Research Centre for Medical Genetics
1 Moskvorechye St,
Moscow 115522, Russian Federation
Mo-Fr: 9:00 - 17:00
Рус

RCMG Identified New Genetic Causes of Intellectual Disabilities and Proposed the Most Effective Way to Diagnose Them

The specialists of the genome editing laboratory of the Research Centre for Medical Genetics identified 25 new, previously unspecified variants in genes related to intellectual disabilities. More than 90% of the detected mutations occurred in patients de novo, that is, appeared spontaneously and were not inherited from parents. It was also possible to propose the most optimal method to identify the genetic causes of intellectual disabiliries - a combination of chromosome micro-matrix analysis and mass parallel sequencing of exome (NGS, MPC).

The study was carried out within the framework of the state assignment of the Ministry of Science and Higher Education of the Russian Federation. The article devoted to the study was published in «International Journal of Molecular Sciences» (IF 6.2, Q1).

Today, it is known that 25 to 50% of cases of intellectual disabilities are the result of anomalies at the chromosome or gene level. Therefore, interest in studying the genetic causes of these pathologies has been growing rapidly in recent years.

The international medical databases of OMIM, HGMD and the scientific literature now contain information on more than 1,700 genes, mutations in which lead to monogenic diseases that are symptomatic of mental retardation. This list is constantly being expanded by the description of new forms. In this case, pathogenic variants of the same gene can lead to both syndromic mental retardation and non-specific intellectual disability.
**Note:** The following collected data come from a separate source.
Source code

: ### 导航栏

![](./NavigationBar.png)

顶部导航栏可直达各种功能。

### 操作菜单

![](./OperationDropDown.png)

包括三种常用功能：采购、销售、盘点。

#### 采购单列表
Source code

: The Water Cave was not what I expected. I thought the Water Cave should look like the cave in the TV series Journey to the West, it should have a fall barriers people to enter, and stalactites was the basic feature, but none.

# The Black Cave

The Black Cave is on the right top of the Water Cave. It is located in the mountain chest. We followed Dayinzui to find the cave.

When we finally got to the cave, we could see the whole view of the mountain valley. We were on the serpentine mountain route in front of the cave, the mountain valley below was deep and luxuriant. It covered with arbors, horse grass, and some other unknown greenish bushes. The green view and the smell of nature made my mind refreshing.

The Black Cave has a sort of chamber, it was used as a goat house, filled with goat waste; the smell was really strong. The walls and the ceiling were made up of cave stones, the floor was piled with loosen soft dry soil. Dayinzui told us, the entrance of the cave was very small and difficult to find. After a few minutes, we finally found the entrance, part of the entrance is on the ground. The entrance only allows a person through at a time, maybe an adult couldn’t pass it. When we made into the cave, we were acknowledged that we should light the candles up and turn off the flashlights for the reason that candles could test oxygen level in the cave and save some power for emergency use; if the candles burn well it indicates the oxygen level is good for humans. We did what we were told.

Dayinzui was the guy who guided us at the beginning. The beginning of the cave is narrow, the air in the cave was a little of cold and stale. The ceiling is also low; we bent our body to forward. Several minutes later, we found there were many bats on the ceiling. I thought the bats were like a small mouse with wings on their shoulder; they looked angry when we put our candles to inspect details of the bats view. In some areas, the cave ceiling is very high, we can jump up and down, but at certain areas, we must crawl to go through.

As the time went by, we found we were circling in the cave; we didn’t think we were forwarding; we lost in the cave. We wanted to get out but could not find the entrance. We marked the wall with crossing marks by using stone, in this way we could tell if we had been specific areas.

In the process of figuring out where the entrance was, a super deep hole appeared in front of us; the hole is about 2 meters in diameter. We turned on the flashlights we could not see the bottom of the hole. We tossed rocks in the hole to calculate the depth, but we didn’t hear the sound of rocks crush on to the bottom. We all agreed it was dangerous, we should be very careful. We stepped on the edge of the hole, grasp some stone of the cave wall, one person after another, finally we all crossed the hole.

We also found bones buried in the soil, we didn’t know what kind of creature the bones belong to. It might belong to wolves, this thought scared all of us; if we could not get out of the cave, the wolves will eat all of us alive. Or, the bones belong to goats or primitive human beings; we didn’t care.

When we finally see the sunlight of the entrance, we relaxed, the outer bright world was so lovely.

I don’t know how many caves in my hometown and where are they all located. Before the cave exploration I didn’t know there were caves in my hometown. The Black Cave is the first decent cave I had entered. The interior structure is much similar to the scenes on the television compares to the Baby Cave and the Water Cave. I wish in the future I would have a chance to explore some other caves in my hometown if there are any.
The high-throughput technologies such as MPC and chromosomal micro-matrix analysis have enabled clinical practice not only to effectively diagnose selected genetic variants of syndromic and non-syndromic forms of intellectual disability, but also to identify the new genes responsible for their origin.

To conduct the research the experts from the genome editing laboratory at RCMG selected 198 patients with non-specific intellectual disabilities from 171 families. The age ranged from 6 months to 65 years. These patients were unable to diagnose with standard methods of analysis, such as karyotype or individual genes research. Therefore, RCMG specialists applied a combination of two most modern methods - exome sequencing and chromosomal micro-matrix analysis. This proved to be the most effective method of diagnostics and revealed 46 mutations in the genes associated with intellectual disabilities, 25 of which had not been previously described, and 16 chromosomal microstructural realignments.

«We identified three variants in two genes associated with Coffin-Siris syndrome (SMARCA4, SOX4 ), two variants in the ADNP gene (Helsmoortel-Van der Aa syndrome), one variant in the SMARCA2 gene (Nicolaides-Baraitser syndrome) and one variant in the ACTL6B gene. All of them are related to the BAF complex (SWI/SNF),» - explained Olga Levchenko, the researcher of genome editing laboratory.

 It is noteworthy that the patients involved in the study did not have specific manifestations of any of these syndromes, and the doctors couldn’t offer targeted genetic analysis. Our results demonstrate that the combination of MPC and chromosomal micro-matrix analysis allows to determine the cause of the disease in a significant portion of cases. We were able to establish a molecular-genetic diagnosis for 61 patients, so the diagnostic efficiency was 35.7%, which is higher than that of many foreign researchers.

The laboratory specialists also described the phenotypes of patients in details, which should help other laboratories to improve the efficiency of diagnostics. All newly detected mutations will be entered into the international ClinVar database.